The repeal of PAPSA, or the Bradley Act, would legalize sports gambling in the United States, like it is in the state of Nevada, and potentially create a new income stream for casinos and the state.
The case was made by Sen. John Bonacic, R-Mount Hope, at a panel discussion on Tuesday, Sept. 19 inside Rivers Casino and Resort in Schenectady organized by the American Gaming Association and local leaders. Experts met to discuss the effects of gaming on New York state following the construction of four new casinos.
Rivers Casino — which opened seven months ago — has benefited the local community in terms of tax revenue and jobs, according to the panel.
However, Bonacic thinks more can be done to help the state’s gaming industry.
“I would love for the U.S. Supreme Court to throw out this unconstitutional sports ban, that [would] benefit this casino,” Bonacic said. “You could have betting lounges subject to gaming regulations on sports betting. It’s going on now illegally, better to do it now legally and recoup the money for all of us.”
The court is expected to hear arguments in the case this fall and a decision could be handed down in 2018.
“How do we grow from a $240 billion industry today into a $300 billion industry tomorrow? As the senator mentioned, one way we could do that is through the legalization of sports betting,” said Steve Doty, spokesman for the American Gaming Association. “As many of you may be aware, New Jersey is currently challenging the legality of the ban on professional sports. New York is one of 14 states that has introduced sports betting bills in 2017 despite there being a federal ban in place.”
The American Gaming Association conducted research that shows the gaming industry overall employs 14,000 people in New York state. Those individuals received a collective annual salary of $827 million, which equates to an annual salary of about $59,000 per worker.
“Rivers Casino has fast become an important part of our community,” said Gary McCarthy, the mayor of Schenectady. “Not only does the casino provide jobs but the entire facility enhances the hard work we’ve put in to making downtown Schenectady a fun place to be and a great place to do business. The city of Schenectady looks forward to a long and successful partnership with Rivers Casino.”
Joining McCarthy and Doty at Tuesday’s forum was Ray Gillen, chairman of the Schenectady Metroplex Development Authority; Rivers Casino General Manager Mary Cheeks; Tracy Terry of Digital Xpress, a printing vendor for the casino; Jeff Stark, president of the Greater Capital Region Building Trades Council; Philip Morris, CEO of Proctors Theater; and Jennifer Lawrence of the SEAT Center, an employment training agency.
The panelists, who all had a hand in the Rivers Casino’s development, say they are committed to a long- term relationship that will benefit the local economies.
According to the Rivers Casino Impact Analysis, total gaming tax payout estimates were expected to reach $81.5 million this year, with 10 percent of that being split between Schenectady County and the city of Schenectady.
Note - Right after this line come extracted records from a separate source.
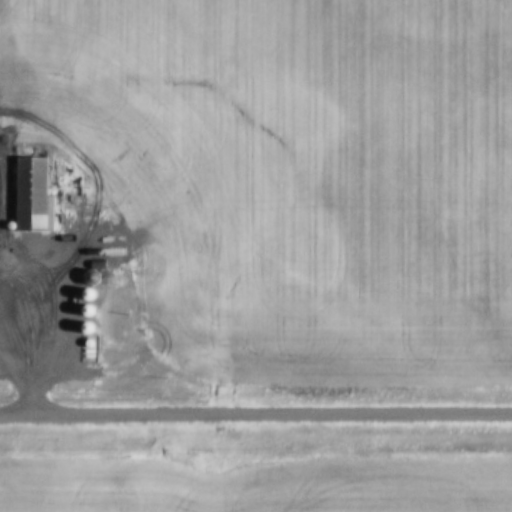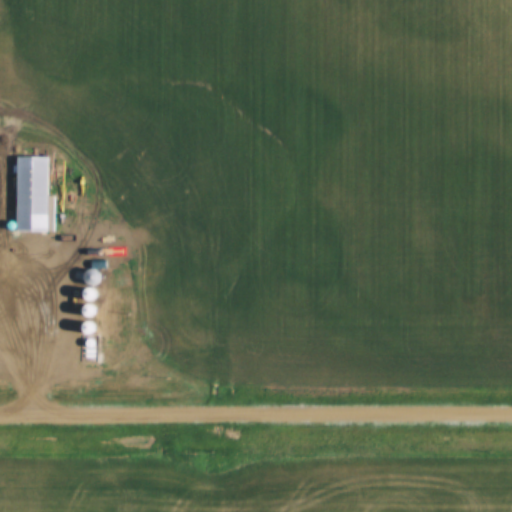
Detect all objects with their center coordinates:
building: (30, 197)
building: (86, 297)
building: (83, 331)
road: (26, 337)
road: (255, 427)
Almost 80 percent of the casino’s gaming tax is allocated to the state.
So far, the city and county of Schenectady have received $1.3 million each in payouts since the casino’s opening in February. The state of New York has collected a total $21 million from Rivers Casino. The counties adjacent to Schenectady have made a collective $2.6 million.
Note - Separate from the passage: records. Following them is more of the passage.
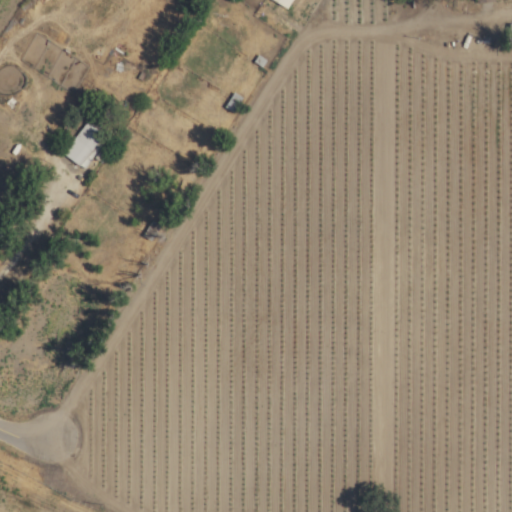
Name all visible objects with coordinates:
building: (282, 3)
building: (85, 142)
road: (224, 173)
road: (33, 230)
crop: (345, 302)
road: (22, 437)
The payouts are falling short of what the casino expected to provide, however, those at the forum Tuesday say they are optimistic.
“These casinos are just starting, you need a good three-year period before you can judge the expectations. And I say no matter what the expectations are, if they come in a little short, it’s a huge success,” Bonacic said.
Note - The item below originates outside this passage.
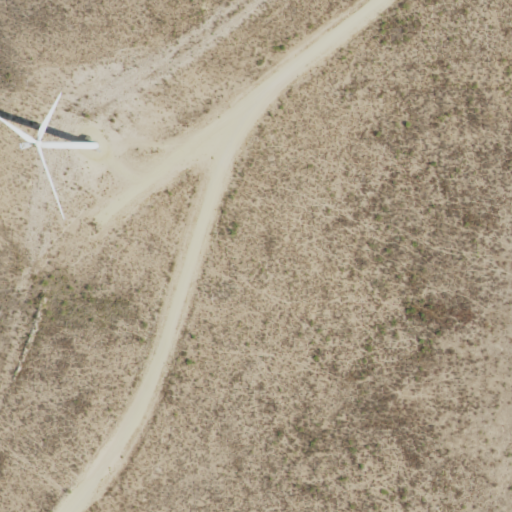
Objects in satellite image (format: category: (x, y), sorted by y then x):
wind turbine: (88, 143)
Panelists say the local community is growing rapidly due to the casino’s “ripple-effect.” The surrounding land in Schenectady, which runs alongside the Mohawk River, is filled with new hotels and construction zones that indicate more is to come. The 50,000 square-feet casino itself is the centerpiece of the harbor-based community.
“This was an abandoned, under-utilized brown field for over half a century. And it took organized efforts to come together in this transitional renaissance that’s occurring at the site,” McCarthy said. “It is a game changer for this community and the region.”